→ **Stored items from a collection**

• • • • • • •

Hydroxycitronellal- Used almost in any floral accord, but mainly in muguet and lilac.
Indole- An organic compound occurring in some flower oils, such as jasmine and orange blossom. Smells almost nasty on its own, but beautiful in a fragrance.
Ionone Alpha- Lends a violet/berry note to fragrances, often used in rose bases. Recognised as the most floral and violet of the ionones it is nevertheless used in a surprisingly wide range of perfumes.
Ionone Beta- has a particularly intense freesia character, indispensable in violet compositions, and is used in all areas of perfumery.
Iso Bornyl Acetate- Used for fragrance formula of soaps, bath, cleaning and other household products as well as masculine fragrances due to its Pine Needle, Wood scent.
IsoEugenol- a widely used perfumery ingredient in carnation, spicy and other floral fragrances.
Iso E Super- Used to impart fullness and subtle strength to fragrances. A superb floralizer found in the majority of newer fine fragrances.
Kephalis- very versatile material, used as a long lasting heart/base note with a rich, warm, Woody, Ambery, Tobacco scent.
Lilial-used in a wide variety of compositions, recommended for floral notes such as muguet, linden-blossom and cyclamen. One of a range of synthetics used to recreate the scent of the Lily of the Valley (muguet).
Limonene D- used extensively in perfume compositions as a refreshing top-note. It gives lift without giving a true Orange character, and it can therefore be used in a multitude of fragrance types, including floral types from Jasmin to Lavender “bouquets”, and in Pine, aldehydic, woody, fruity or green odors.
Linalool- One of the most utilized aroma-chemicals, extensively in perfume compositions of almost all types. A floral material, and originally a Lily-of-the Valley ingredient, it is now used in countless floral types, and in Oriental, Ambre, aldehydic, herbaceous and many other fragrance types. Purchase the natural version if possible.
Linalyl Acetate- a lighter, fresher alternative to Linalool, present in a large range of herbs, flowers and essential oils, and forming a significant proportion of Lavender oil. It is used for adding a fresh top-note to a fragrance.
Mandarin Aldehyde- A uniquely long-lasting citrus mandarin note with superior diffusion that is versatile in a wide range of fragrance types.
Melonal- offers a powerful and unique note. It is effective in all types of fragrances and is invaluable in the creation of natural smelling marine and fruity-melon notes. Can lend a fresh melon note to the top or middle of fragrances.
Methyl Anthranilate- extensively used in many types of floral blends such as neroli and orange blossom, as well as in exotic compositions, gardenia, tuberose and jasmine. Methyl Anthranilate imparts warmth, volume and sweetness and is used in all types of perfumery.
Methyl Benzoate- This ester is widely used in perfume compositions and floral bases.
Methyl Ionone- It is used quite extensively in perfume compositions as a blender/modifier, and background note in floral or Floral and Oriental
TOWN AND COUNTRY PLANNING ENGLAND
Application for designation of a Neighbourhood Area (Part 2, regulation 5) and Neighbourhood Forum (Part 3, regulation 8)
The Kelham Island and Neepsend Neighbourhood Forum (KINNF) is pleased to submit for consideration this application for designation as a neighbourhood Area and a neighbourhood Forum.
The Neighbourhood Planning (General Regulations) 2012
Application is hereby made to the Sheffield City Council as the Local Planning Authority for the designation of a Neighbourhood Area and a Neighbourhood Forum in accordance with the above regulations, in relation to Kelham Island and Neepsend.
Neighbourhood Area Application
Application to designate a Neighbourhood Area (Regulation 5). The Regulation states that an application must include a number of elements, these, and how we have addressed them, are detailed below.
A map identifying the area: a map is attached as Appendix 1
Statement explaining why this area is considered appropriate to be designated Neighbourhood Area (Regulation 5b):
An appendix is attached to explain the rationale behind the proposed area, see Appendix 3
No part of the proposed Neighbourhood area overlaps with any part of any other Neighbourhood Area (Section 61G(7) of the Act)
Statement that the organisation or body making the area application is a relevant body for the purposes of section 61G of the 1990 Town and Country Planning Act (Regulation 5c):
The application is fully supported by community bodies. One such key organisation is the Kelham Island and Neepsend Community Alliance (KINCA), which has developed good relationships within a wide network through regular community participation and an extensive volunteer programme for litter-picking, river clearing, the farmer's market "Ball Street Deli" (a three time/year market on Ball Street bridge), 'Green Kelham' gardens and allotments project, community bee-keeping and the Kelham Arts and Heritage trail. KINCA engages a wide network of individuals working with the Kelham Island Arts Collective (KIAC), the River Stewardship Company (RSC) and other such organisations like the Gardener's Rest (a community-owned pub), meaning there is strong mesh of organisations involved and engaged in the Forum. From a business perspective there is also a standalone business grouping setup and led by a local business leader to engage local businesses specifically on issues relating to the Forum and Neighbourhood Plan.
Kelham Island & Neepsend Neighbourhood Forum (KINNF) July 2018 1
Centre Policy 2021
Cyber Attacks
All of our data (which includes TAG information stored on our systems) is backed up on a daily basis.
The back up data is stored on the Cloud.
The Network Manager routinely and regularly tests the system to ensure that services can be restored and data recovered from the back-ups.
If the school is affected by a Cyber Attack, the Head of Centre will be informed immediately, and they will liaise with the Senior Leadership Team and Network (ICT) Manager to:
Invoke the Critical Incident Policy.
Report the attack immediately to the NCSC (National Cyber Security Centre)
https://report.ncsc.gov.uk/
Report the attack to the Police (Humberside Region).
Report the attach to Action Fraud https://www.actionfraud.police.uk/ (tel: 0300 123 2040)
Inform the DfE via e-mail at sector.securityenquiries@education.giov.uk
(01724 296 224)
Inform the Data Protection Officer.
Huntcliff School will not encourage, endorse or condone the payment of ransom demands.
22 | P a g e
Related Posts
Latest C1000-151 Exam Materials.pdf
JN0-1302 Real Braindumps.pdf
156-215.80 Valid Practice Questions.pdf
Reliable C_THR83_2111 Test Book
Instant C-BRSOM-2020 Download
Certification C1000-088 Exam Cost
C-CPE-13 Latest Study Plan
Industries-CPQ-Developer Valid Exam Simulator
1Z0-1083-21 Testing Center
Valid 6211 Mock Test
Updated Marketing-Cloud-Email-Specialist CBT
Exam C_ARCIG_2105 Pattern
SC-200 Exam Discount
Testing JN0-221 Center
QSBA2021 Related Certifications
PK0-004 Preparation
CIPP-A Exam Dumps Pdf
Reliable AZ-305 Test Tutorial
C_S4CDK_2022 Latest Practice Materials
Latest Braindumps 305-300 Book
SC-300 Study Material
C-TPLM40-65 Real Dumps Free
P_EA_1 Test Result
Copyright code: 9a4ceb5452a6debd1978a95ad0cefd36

• • • • • • •

Copy out each line of the records where the string "fruity" appears.

→ **Completed exercise**
Limonene D- used extensively in perfume compositions as a refreshing top-note. It gives lift without giving a true Orange character, and it can therefore be used in a multitude of fragrance types, including floral types from Jasmin to Lavender “bouquets”, and in Pine, aldehydic, woody, fruity or green odors.
Melonal- offers a powerful and unique note. It is effective in all types of fragrances and is invaluable in the creation of natural smelling marine and fruity-melon notes. Can lend a fresh melon note to the top or middle of fragrances.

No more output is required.